**GIVEN EXERCISE:**
Retype the listing below line for line, changing no word, letter, or mark.

**THE RECORDS:**
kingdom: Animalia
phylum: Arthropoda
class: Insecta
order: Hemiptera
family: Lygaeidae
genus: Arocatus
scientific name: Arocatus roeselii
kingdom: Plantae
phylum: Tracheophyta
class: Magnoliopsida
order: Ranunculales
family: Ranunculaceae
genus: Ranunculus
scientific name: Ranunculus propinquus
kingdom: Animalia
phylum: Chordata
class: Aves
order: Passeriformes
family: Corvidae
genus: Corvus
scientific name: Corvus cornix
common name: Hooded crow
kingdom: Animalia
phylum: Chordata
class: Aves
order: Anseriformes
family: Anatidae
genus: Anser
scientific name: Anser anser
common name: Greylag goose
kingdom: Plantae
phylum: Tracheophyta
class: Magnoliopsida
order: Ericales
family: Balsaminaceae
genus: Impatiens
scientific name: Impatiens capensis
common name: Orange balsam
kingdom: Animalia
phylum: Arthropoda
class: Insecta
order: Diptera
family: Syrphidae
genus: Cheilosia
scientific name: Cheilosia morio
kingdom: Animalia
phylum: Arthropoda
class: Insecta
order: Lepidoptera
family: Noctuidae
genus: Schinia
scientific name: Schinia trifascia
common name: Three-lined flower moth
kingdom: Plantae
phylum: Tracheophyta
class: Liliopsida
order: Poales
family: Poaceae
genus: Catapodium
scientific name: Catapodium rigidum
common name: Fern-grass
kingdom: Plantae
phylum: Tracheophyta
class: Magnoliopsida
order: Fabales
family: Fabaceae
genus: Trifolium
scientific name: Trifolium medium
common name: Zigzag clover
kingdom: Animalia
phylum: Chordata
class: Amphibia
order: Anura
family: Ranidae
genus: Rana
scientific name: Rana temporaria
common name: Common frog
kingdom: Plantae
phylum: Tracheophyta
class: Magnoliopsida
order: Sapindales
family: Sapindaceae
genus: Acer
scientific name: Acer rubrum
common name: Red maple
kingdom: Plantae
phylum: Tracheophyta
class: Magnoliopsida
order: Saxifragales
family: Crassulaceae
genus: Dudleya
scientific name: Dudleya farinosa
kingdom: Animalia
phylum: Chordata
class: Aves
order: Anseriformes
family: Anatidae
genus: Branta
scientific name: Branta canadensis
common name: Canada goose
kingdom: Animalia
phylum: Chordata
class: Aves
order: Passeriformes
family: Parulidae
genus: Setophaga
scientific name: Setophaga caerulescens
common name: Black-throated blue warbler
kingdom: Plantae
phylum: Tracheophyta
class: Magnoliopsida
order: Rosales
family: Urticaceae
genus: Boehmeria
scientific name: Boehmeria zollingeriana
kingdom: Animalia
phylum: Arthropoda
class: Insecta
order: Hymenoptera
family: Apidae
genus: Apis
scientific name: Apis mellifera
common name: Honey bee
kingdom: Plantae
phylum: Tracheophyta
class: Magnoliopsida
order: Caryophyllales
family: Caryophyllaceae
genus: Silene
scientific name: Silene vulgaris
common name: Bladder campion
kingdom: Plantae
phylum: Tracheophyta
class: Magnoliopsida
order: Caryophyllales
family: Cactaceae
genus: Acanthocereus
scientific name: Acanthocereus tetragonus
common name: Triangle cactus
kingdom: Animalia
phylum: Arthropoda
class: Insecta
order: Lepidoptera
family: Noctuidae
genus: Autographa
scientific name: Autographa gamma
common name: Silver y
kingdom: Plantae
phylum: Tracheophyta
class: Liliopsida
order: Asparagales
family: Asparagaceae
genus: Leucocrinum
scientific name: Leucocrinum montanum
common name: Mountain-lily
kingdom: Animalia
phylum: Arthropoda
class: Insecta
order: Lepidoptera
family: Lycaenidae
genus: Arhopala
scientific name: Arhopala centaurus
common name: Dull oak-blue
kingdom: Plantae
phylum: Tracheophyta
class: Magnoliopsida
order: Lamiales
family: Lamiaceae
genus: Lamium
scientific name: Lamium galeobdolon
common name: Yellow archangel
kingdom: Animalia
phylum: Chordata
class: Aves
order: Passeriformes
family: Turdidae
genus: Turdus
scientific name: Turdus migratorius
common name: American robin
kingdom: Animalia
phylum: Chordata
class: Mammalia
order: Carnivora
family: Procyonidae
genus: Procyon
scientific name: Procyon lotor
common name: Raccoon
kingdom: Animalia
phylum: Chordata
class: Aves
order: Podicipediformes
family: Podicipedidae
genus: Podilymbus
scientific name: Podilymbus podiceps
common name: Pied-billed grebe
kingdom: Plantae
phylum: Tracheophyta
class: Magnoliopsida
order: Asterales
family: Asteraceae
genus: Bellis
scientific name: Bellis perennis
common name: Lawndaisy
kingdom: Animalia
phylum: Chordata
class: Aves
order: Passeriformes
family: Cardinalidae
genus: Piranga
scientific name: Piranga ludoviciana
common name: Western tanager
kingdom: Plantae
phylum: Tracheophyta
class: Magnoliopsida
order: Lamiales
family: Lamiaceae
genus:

**EXPECTED OUTPUT:**
kingdom: Animalia
phylum: Arthropoda
class: Insecta
order: Hemiptera
family: Lygaeidae
genus: Arocatus
scientific name: Arocatus roeselii
kingdom: Plantae
phylum: Tracheophyta
class: Magnoliopsida
order: Ranunculales
family: Ranunculaceae
genus: Ranunculus
scientific name: Ranunculus propinquus
kingdom: Animalia
phylum: Chordata
class: Aves
order: Passeriformes
family: Corvidae
genus: Corvus
scientific name: Corvus cornix
common name: Hooded crow
kingdom: Animalia
phylum: Chordata
class: Aves
order: Anseriformes
family: Anatidae
genus: Anser
scientific name: Anser anser
common name: Greylag goose
kingdom: Plantae
phylum: Tracheophyta
class: Magnoliopsida
order: Ericales
family: Balsaminaceae
genus: Impatiens
scientific name: Impatiens capensis
common name: Orange balsam
kingdom: Animalia
phylum: Arthropoda
class: Insecta
order: Diptera
family: Syrphidae
genus: Cheilosia
scientific name: Cheilosia morio
kingdom: Animalia
phylum: Arthropoda
class: Insecta
order: Lepidoptera
family: Noctuidae
genus: Schinia
scientific name: Schinia trifascia
common name: Three-lined flower moth
kingdom: Plantae
phylum: Tracheophyta
class: Liliopsida
order: Poales
family: Poaceae
genus: Catapodium
scientific name: Catapodium rigidum
common name: Fern-grass
kingdom: Plantae
phylum: Tracheophyta
class: Magnoliopsida
order: Fabales
family: Fabaceae
genus: Trifolium
scientific name: Trifolium medium
common name: Zigzag clover
kingdom: Animalia
phylum: Chordata
class: Amphibia
order: Anura
family: Ranidae
genus: Rana
scientific name: Rana temporaria
common name: Common frog
kingdom: Plantae
phylum: Tracheophyta
class: Magnoliopsida
order: Sapindales
family: Sapindaceae
genus: Acer
scientific name: Acer rubrum
common name: Red maple
kingdom: Plantae
phylum: Tracheophyta
class: Magnoliopsida
order: Saxifragales
family: Crassulaceae
genus: Dudleya
scientific name: Dudleya farinosa
kingdom: Animalia
phylum: Chordata
class: Aves
order: Anseriformes
family: Anatidae
genus: Branta
scientific name: Branta canadensis
common name: Canada goose
kingdom: Animalia
phylum: Chordata
class: Aves
order: Passeriformes
family: Parulidae
genus: Setophaga
scientific name: Setophaga caerulescens
common name: Black-throated blue warbler
kingdom: Plantae
phylum: Tracheophyta
class: Magnoliopsida
order: Rosales
family: Urticaceae
genus: Boehmeria
scientific name: Boehmeria zollingeriana
kingdom: Animalia
phylum: Arthropoda
class: Insecta
order: Hymenoptera
family: Apidae
genus: Apis
scientific name: Apis mellifera
common name: Honey bee
kingdom: Plantae
phylum: Tracheophyta
class: Magnoliopsida
order: Caryophyllales
family: Caryophyllaceae
genus: Silene
scientific name: Silene vulgaris
common name: Bladder campion
kingdom: Plantae
phylum: Tracheophyta
class: Magnoliopsida
order: Caryophyllales
family: Cactaceae
genus: Acanthocereus
scientific name: Acanthocereus tetragonus
common name: Triangle cactus
kingdom: Animalia
phylum: Arthropoda
class: Insecta
order: Lepidoptera
family: Noctuidae
genus: Autographa
scientific name: Autographa gamma
common name: Silver y
kingdom: Plantae
phylum: Tracheophyta
class: Liliopsida
order: Asparagales
family: Asparagaceae
genus: Leucocrinum
scientific name: Leucocrinum montanum
common name: Mountain-lily
kingdom: Animalia
phylum: Arthropoda
class: Insecta
order: Lepidoptera
family: Lycaenidae
genus: Arhopala
scientific name: Arhopala centaurus
common name: Dull oak-blue
kingdom: Plantae
phylum: Tracheophyta
class: Magnoliopsida
order: Lamiales
family: Lamiaceae
genus: Lamium
scientific name: Lamium galeobdolon
common name: Yellow archangel
kingdom: Animalia
phylum: Chordata
class: Aves
order: Passeriformes
family: Turdidae
genus: Turdus
scientific name: Turdus migratorius
common name: American robin
kingdom: Animalia
phylum: Chordata
class: Mammalia
order: Carnivora
family: Procyonidae
genus: Procyon
scientific name: Procyon lotor
common name: Raccoon
kingdom: Animalia
phylum: Chordata
class: Aves
order: Podicipediformes
family: Podicipedidae
genus: Podilymbus
scientific name: Podilymbus podiceps
common name: Pied-billed grebe
kingdom: Plantae
phylum: Tracheophyta
class: Magnoliopsida
order: Asterales
family: Asteraceae
genus: Bellis
scientific name: Bellis perennis
common name: Lawndaisy
kingdom: Animalia
phylum: Chordata
class: Aves
order: Passeriformes
family: Cardinalidae
genus: Piranga
scientific name: Piranga ludoviciana
common name: Western tanager
kingdom: Plantae
phylum: Tracheophyta
class: Magnoliopsida
order: Lamiales
family: Lamiaceae
genus:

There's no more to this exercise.